If the product dries up quickly, putting it on too thick will form a very sticky surface afterwards. So it is up to your discretion what amount of gel to apply.

Pouring Rust Inhibitor Gel onto Artifact

Using Rust Inhibitor Gel

Try not to inhale the vapor (especially when you are using a spray-on product) that comes off while you are spreading the rust inhibitor all over the iron artifact with a small paint brush. Make sure you get the jelly substance in all enclosed spaces without leaving a single spot uncovered.

Spreading Gel onto Artifact with Paint Brush

Spreading Gel onto Artifact with Paint Brush

Because the rust inhibitor I used would dry out only in two days, I applied a thick layer of it, brushed it into the surface, and let it settle in for a minute.

Thick Layer of Rust Inhibiting Coating on Derusted Relic

Thick Layer of Rust Inhibiting Coating on Derusted Relic

Then I mopped off as much gel as I could using a rag or cloth made of SYNTHETIC material (cotton or paper towels usually do not work well). To speed up the process of dehydration a little, for 10 minutes I used a hair dryer set up on low, so the coating would get slightly solidified.

Drying Derusted Artifact with Hair Blower

Drying Derusted Artifact with Hair Dryer

I let the coating dehydrate naturally until the iron surface felt dry and firm on touch. And that is it!
My metal detecting find - the 17th century axehead, turned from the heavily rusted, unappealing piece...

Rusted Axehead Before Electrolysis

Rusted Axehead Before Electrolysis

...into a presentable collectible that now can be either displayed or sold on eBay, or stored until later. (BTW, a word presentable first appeared in English language in 1626 - the same year this axehead was probably made.)

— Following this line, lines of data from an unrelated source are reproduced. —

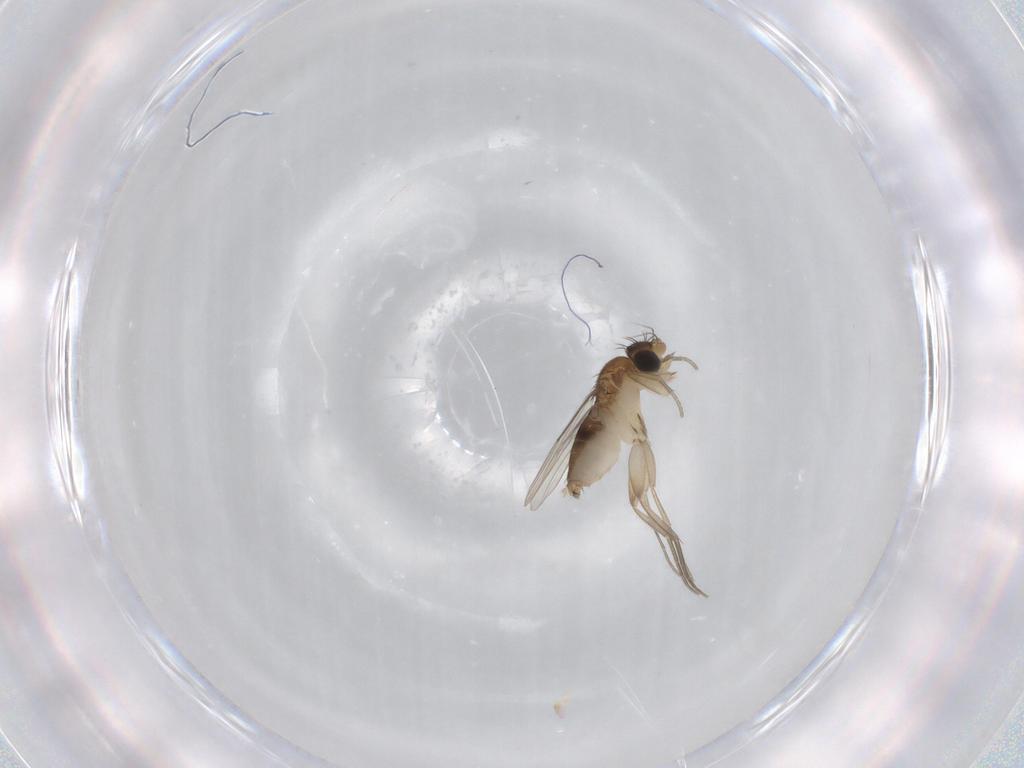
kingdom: Animalia
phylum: Arthropoda
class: Insecta
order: Diptera
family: Phoridae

A Nice Addition to My Collection of Relic Tools

The Same Derusted Axehead After Electrolysis & Protective Treatment

Proper Storage of Iron Relics & Artifacts

Proper storage of iron artifacts is as vital for their long-lasting protection as the conservation and preservation treatments described above. There is not a single sealant or insulating coating that can withstand a long-term exposure to adverse ambient environment. To avoid failing of the protective coatings, store the artifacts in a place where:

Humidity should be below 55% (use a Humidity Sensor to be on a safe side) - no storage in a damp basement!

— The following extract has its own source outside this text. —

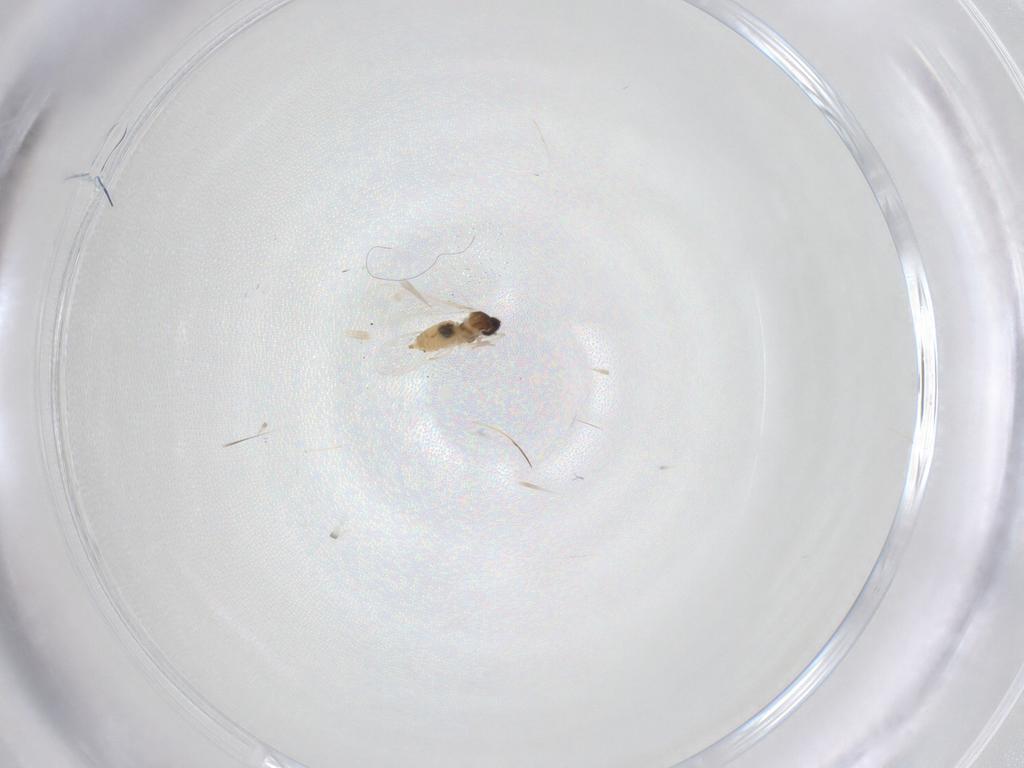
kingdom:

Temperature does not fluctuate rapidly, and does not get hot - no storage in an attic!

Moisture (condensation) can NOT build up on the artifacts - no storage inside sealed plastic containers or bags!

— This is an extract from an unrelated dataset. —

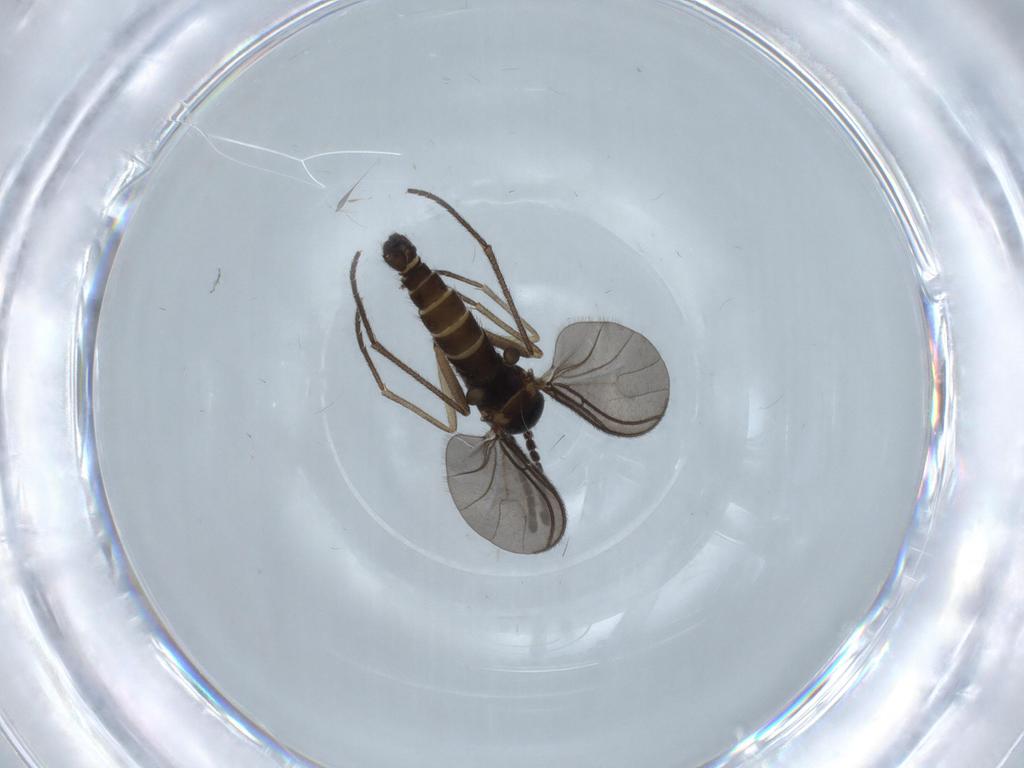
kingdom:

Dust can NOT accumulate or get to the artifacts - use plastic or cloth curtains, and inert foam padding.

Direct Sun Light cannot get in.

It is not that difficult to preserve your relics if you put a little effort into it. Along with the after-electrolysis conservation techniques, proper storage of your "new-born" iron artifacts will ensure that your collection will cheer you for many years!